The pilot tells us that the temperature in Lamu is twenty-nine degrees, but he doesn’t know what the weather is – it’s either sunny or cloudy. I feel us start to descend; the plane feels like it is angled forwards quite steeply. There’s quite a lot of cloud in front so it’ll probably start to get bumpy.
I can see the coast now. The sand is white, the sea is clear blue. I can see roads and houses now. There are lots of rivers too, splitting the land into little islands. It feels like we’re hardly moving.
We’re now over the sea. I can see boats with triangular sails. I see a coral reef. There are shoals of fish like big black clouds in the sea. The reefs are green, the rest of the sea is dark blue.
I see land again. Small islands in the sea, not more than a bit of sand and a few trees. I can see white lines in the coral, they look like subterranean roads. We’re over the land again now, following the beach. There are quite a few dhows on the sea.
The pilot tells us that Lamu is to our left, and it’s raining there.

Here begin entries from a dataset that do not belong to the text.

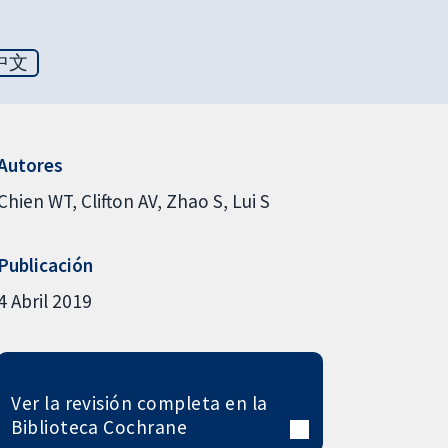
中文
Autores
Chien WT
Clifton AV
Zhao S
Lui S
Publicación
4 Abril 2019
Ver la revisión completa en la
Biblioteca Cochrane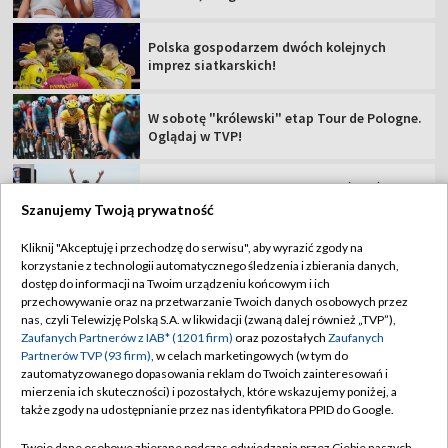
Popis Polki na najsłynniejszej górze świata!
Jest liderką TdF
Tour de Pologne 2026: 5. etap [SKRÓT]
Rajdowe Samochodowe MP – 82. Rajd Polski
[RELACJA]
Szanujemy Twoją prywatność
Kliknij "Akceptuję i przechodzę do serwisu", aby wyrazić zgody na
korzystanie z technologii automatycznego śledzenia i zbierania danych,
TVP
dostęp do informacji na Twoim urządzeniu końcowym i ich
Abonament TVP
Regulamin TVP
przechowywanie oraz na przetwarzanie Twoich danych osobowych przez
nas, czyli Telewizję Polską S.A. w likwidacji (zwaną dalej również „TVP”),
Polityka prywatności
Sklep TVP
Zaufanych Partnerów z IAB* (1201 firm)
oraz pozostałych
Zaufanych
Partnerów TVP (93 firm)
, w celach marketingowych (w tym do
Biuro Reklamy
Moje zgody
zautomatyzowanego dopasowania reklam do Twoich zainteresowań i
mierzenia ich skuteczności) i pozostałych, które wskazujemy poniżej, a
Oferta Handlowa
Biuro reklamy
także zgody na udostępnianie przez nas identyfikatora PPID do Google.
Telegazeta ogłoszenia
Kontakt
Twoje dane osobowe zbierane podczas odwiedzania przez Ciebie naszych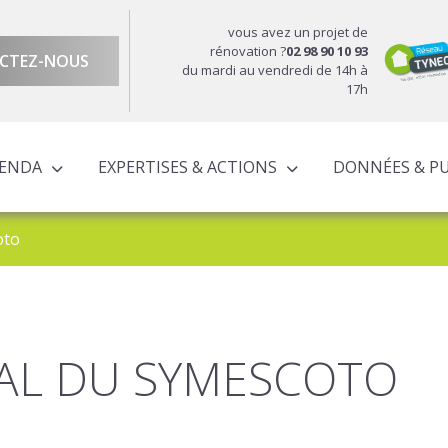
vous avez un projet de
rénovation ?
02 98 90 10 93
CTEZ-NOUS
du mardi au vendredi de 14h à
17h
GENDA
EXPERTISES & ACTIONS
DONNÉES & P
DU TERRITOIRE
ÉCONOMIQUE ET TERRITORIALE
UROPÉENS TERRITORIALISÉS
ACTIONS À L’ÉCHELLE CORNOUAILLAISE
ACTIONS POUR LE COMPTE DES PARTENAIRES
oto
AL DU SYMESCOTO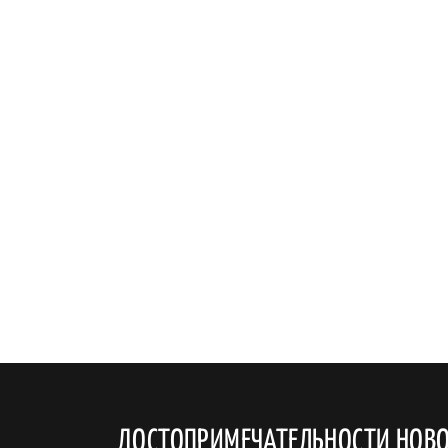
ДОСТОПРИМЕЧАТЕЛЬНОСТИ НОВ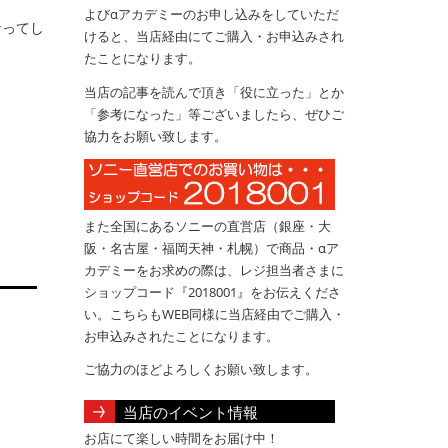
よびαアカデミーのお申し込みをしていただ
なってし
けると、当店経由にてご購入・お申込みされ
たことになります。
当店の記事を読んで頂き「役に立った」とか
「参考になった」等ございましたら、ぜひご
協力をお願い致します。
また全国にあるソニーの直営店（銀座・大
阪・名古屋・福岡天神・札幌）で商品・αア
カデミーをお求めの際は、レジ担当者さまに
ショップコード『2018001』をお伝えくださ
い。こちらもWEB同様に当店経由でご購入・
お申込みされたことになります。
ご協力のほどよろしくお願い致します。
当店のイベント情報
お店にて楽しい時間をお届け中！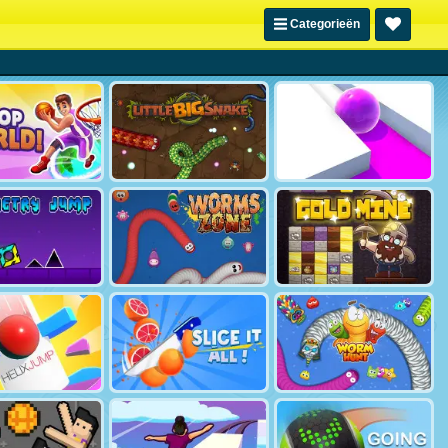
Categorieën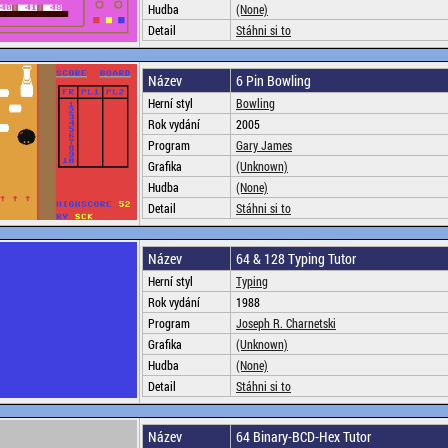
Hudba
(None)
Detail
Stáhni si to
Název
6 Pin Bowling
Herní styl
Bowling
Rok vydání
2005
Program
Gary James
Grafika
(Unknown)
Hudba
(None)
Detail
Stáhni si to
Název
64 & 128 Typing Tutor
Herní styl
Typing
Rok vydání
1988
Program
Joseph R. Charnetski
Grafika
(Unknown)
Hudba
(None)
Detail
Stáhni si to
Název
64 Binary-BCD-Hex Tutor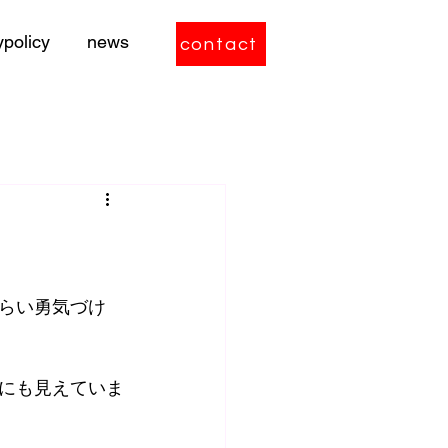
ypolicy
news
contact
らい勇気づけ
にも見えていま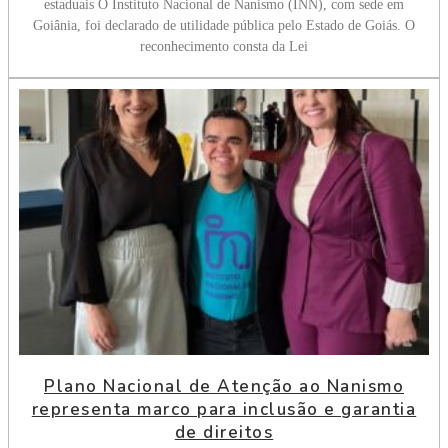
estaduais O Instituto Nacional de Nanismo (INN), com sede em
Goiânia, foi declarado de utilidade pública pelo Estado de Goiás. O
reconhecimento consta da Lei
Plano Nacional de Atenção ao Nanismo
representa marco para inclusão e garantia
de direitos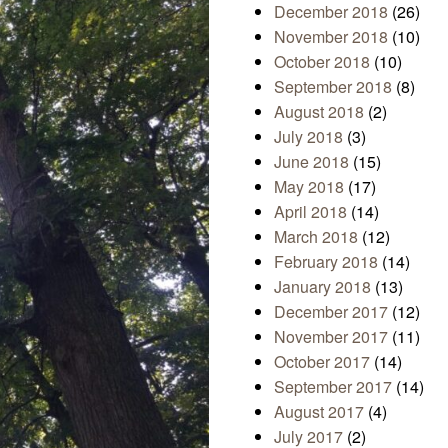
December 2018
(26)
November 2018
(10)
October 2018
(10)
September 2018
(8)
August 2018
(2)
July 2018
(3)
June 2018
(15)
May 2018
(17)
April 2018
(14)
March 2018
(12)
February 2018
(14)
January 2018
(13)
December 2017
(12)
November 2017
(11)
October 2017
(14)
September 2017
(14)
August 2017
(4)
July 2017
(2)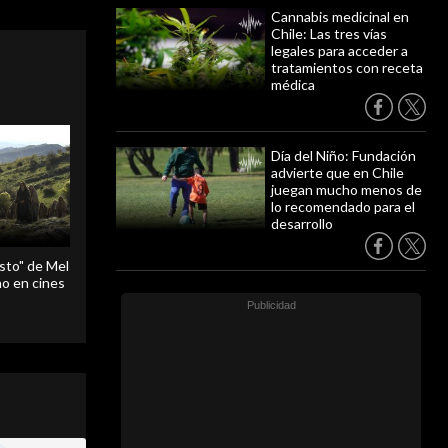
Cannabis medicinal en
Chile: Las tres vías
legales para acceder a
tratamientos con receta
médica
Día del Niño: Fundación
advierte que en Chile
juegan mucho menos de
lo recomendado para el
desarrollo
sto" de Mel
o en cines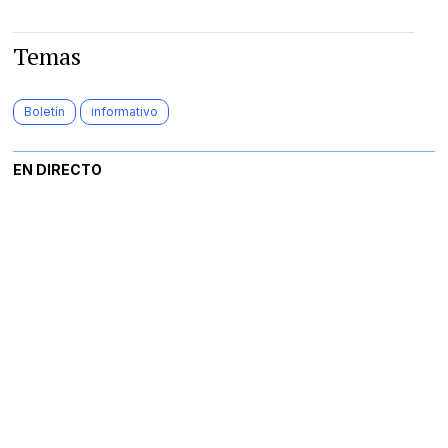
Temas
Boletín
informativo
EN DIRECTO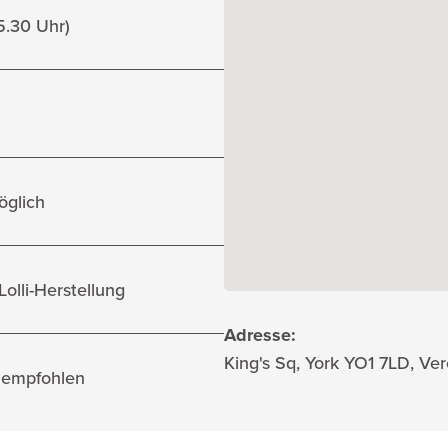
15.30 Uhr)
öglich
olli-Herstellung
Adresse:
King's Sq, York YO1 7LD, Ver
 empfohlen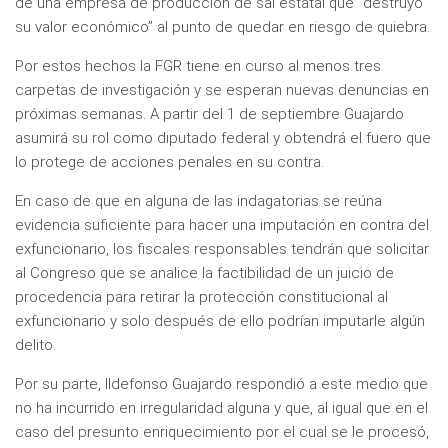
de una empresa de producción de sal estatal que “destruyó
su valor económico” al punto de quedar en riesgo de quiebra.
Por estos hechos la FGR tiene en curso al menos tres
carpetas de investigación y se esperan nuevas denuncias en
próximas semanas. A partir del 1 de septiembre Guajardo
asumirá su rol como diputado federal y obtendrá el fuero que
lo protege de acciones penales en su contra.
En caso de que en alguna de las indagatorias se reúna
evidencia suficiente para hacer una imputación en contra del
exfuncionario, los fiscales responsables tendrán que solicitar
al Congreso que se analice la factibilidad de un juicio de
procedencia para retirar la protección constitucional al
exfuncionario y solo después de ello podrían imputarle algún
delito.
Por su parte, Ildefonso Guajardo respondió a este medio que
no ha incurrido en irregularidad alguna y que, al igual que en el
caso del presunto enriquecimiento por el cual se le procesó,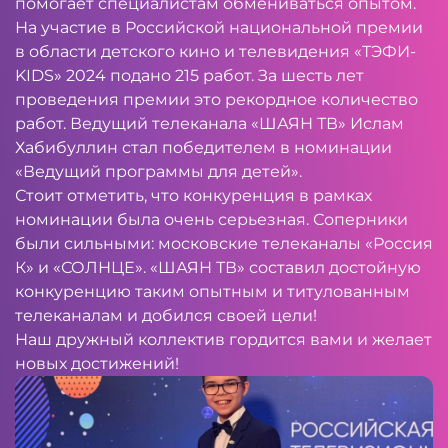
помогает специалистам обмениваться опытом.
На участие в Российской национальной премии
в области детского кино и телевидения «ТЭФИ-
KIDS» 2024 подано 215 работ. За шесть лет
проведения премии это рекордное количество
работ. Ведущий телеканала «ШАЯН ТВ» Ислам
Хабибуллин стал победителем в номинации
«Ведущий программы для детей».
Стоит отметить, что конкуренция в рамках
номинации была очень серьезная. Соперники
были сильными: московские телеканалы «Россия
К» и «СОЛНЦЕ». «ШАЯН ТВ» составил достойную
конкуренцию таким опытным и титулованным
телеканалам и добился своей цели!
Наш дружный коллектив гордится вами и желает
новых достижений!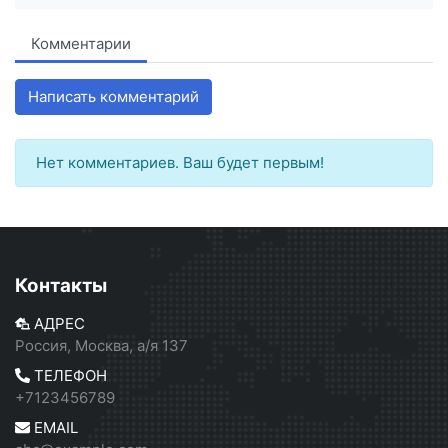
Комментарии
Написать комментарий
Нет комментариев. Ваш будет первым!
Контакты
АДРЕС
Россия, Москва, а/я 137
ТЕЛЕФОН
+7123456789
EMAIL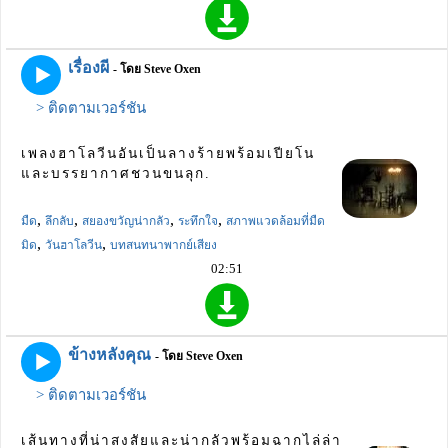
เรื่องผี
- โดย Steve Oxen
> ติดตามเวอร์ชัน
เพลงฮาโลวีนอันเป็นลางร้ายพร้อมเปียโน
และบรรยากาศชวนขนลุก.
,
,
,
,
มืด
ลึกลับ
สยองขวัญน่ากลัว
ระทึกใจ
สภาพแวดล้อมที่มืด
,
,
มิด
วันฮาโลวีน
บทสนทนาพากย์เสียง
02:51
ข้างหลังคุณ
- โดย Steve Oxen
> ติดตามเวอร์ชัน
เส้นทางที่น่าสงสัยและน่ากลัวพร้อมฉากไล่ล่า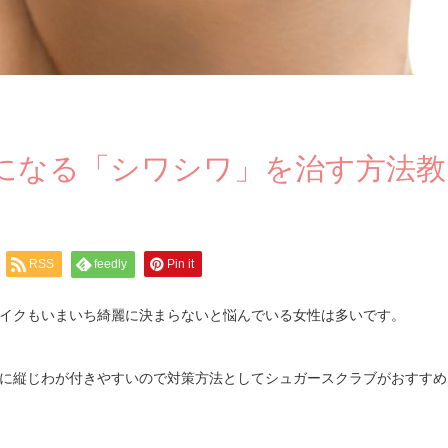
になる「シワシワ」を治す方法教
RSS
feedly
Pin it
イクもいまいち綺麗に決まらないと悩んでいる女性は多いです。
に縦じわが付きやすいので対策方法としてシュガースクラブがおすすめ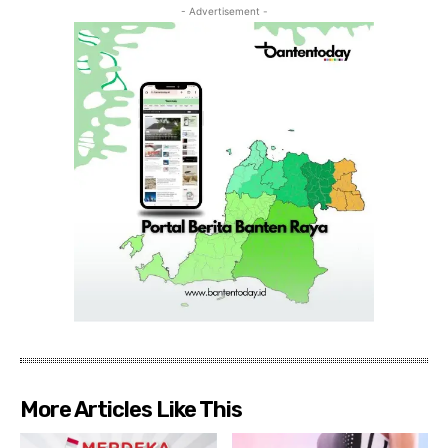
- Advertisement -
More Articles Like This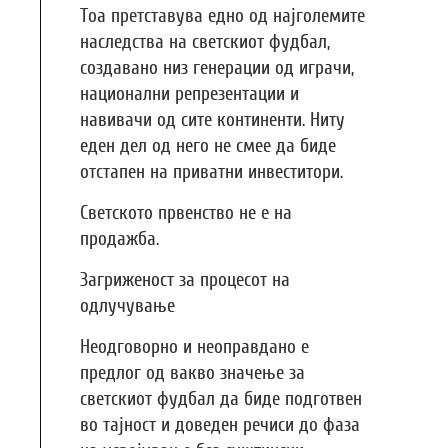
Тоа претставува едно од најголемите
наследства на светскиот фудбал,
создавано низ генерации од играчи,
национални репрезентации и
навивачи од сите континенти. Ниту
еден дел од него не смее да биде
отстапен на приватни инвеститори.
Светското првенство не е на
продажба.
Загриженост за процесот на
одлучување
Неодговорно и неоправдано е
предлог од вакво значење за
светскиот фудбал да биде подготвен
во тајност и доведен речиси до фаза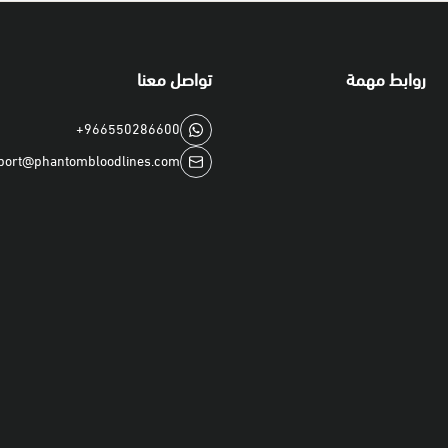
روابط مهمة
تواصل معنا
+966550286600
port@phantombloodlines.com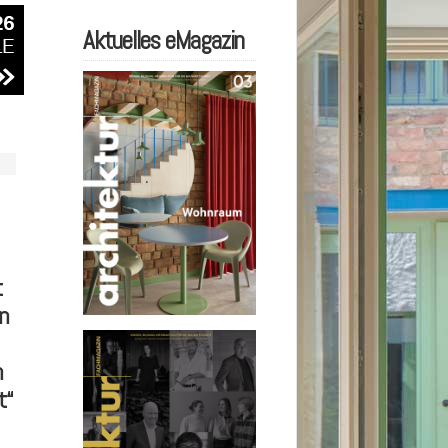
Aktuelles eMagazin
t
n
n
t“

He says ‘we’ll do our level best to land’ but if he can’t see the runway we’ll have to go back to Malindi and wait for the rain the stop.
There’s a real desert island to the right – just about big enough the film ‘Survivor’ on. We’re flying through the rain now. The flight is getting quite bumpy. I notice the landing gear retract. We’re over a big river. Or is it water between islands? We’re now at the other side of the island – or is it a different island? It’s hard to tell.
We’re circling. Are we trying again, or going to Malindi? The gear is out again. We are very low, and banking steeply – it feels like it’s about 45 degrees. I can see our shadow on the seabed. There are lots of trees in the water.
The gear is retracted again. The nose is back up and I can feel us speeding up. The pilot tells us that we’re going to Malindi. Then about ten seconds later he comes over the speakers again: ‘God is on our side. The rain has cleared – we’ll make a quick dash for it.’ We bank round again.
We’re very low – we’re skimming the tops of the trees. Now a gap has appeared and we’re flying just a few feet from the ground. Now I see a runway – we touch down perfectly and everyone on the plane starts clapping. We taxi along the runway, water splashing under the plane’s wheels. We’re here.
Outside the plane it is hot and humid, and I can’t see any buildings anywhere. Then I hear someone shout ‘Welcome to Lamu’, and I notice a man standing by the trees a little way away. I have to wade through an inch or so of water on the sandy ground by the runway to reach him, where I discover a couple of small buildings with tin roofs, hiding behind the trees. One building claims to be the ‘Manda Duty Free Shop’, and they’re selling bottles of water.
Under a thatched canopy there are a group of people waiting to take us to the boat to Lamu (the airport is on the adjacent Manda Island). One of them tells me he will help me find accomodation in Lamu. Someone pulls a handcart across the runway piled high with our luggage. I find my rucksack and follow a group of people along a sandy path towards the sea. We walk out along a long wooden pier and climb down into the ‘taxi’.
The taxi is an very old wooden sailing boat. There are sacks of maize in it already. I throw my rucksack on top of them and clamber in. It’s still raining lightly, so I move aft where there’s a canvas shelter rigged up. I sit on a bench at the edge of the boat, near to the engine which is in a big makeshift wooden box in front of me. There are only a few of us in the boat and we cast off and move a little way off from the pier. For some reason, we stop and wait for another boat to fill up before returning and filling up ourselves.
Then we cast off properly and start to head across the channel towards Lamu.